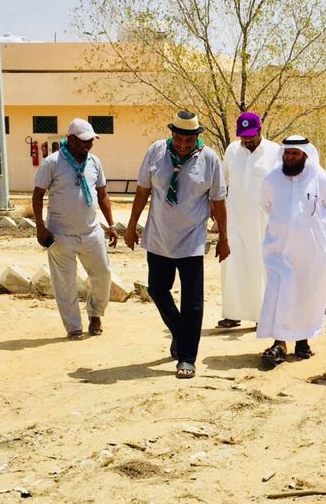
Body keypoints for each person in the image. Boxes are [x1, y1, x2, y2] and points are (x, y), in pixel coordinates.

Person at [125, 110, 229, 378]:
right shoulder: (156, 152)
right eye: (179, 138)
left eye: (189, 139)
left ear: (197, 137)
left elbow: (218, 201)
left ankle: (187, 356)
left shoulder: (209, 159)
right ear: (172, 134)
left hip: (192, 238)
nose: (183, 144)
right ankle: (181, 334)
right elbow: (142, 191)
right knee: (158, 290)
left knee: (192, 301)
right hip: (159, 234)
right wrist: (130, 226)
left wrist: (223, 238)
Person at [31, 118, 119, 339]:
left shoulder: (94, 162)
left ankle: (96, 314)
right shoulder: (52, 162)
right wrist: (40, 228)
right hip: (60, 235)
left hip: (91, 232)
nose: (88, 145)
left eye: (91, 141)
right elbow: (38, 195)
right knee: (65, 284)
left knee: (103, 274)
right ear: (70, 139)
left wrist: (111, 224)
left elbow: (103, 194)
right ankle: (73, 327)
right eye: (83, 141)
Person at [256, 135, 326, 367]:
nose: (289, 158)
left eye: (295, 154)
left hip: (311, 252)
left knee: (306, 294)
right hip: (278, 249)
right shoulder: (271, 178)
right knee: (279, 291)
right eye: (287, 153)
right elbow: (266, 205)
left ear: (305, 155)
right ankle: (279, 344)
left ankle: (302, 340)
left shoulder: (320, 178)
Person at [218, 111, 279, 329]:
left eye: (251, 135)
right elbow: (222, 182)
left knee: (260, 267)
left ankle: (261, 315)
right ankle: (232, 313)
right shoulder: (232, 150)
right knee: (232, 266)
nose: (247, 140)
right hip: (234, 220)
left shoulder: (274, 151)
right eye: (243, 136)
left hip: (263, 221)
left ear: (260, 130)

## Your instructions
Write out the lines from the one containing "nose: (247, 140)" through the last line of the records above. Include both of those lines and nothing else.

## Result of this task
nose: (247, 140)
right hip: (234, 220)
left shoulder: (274, 151)
right eye: (243, 136)
left hip: (263, 221)
left ear: (260, 130)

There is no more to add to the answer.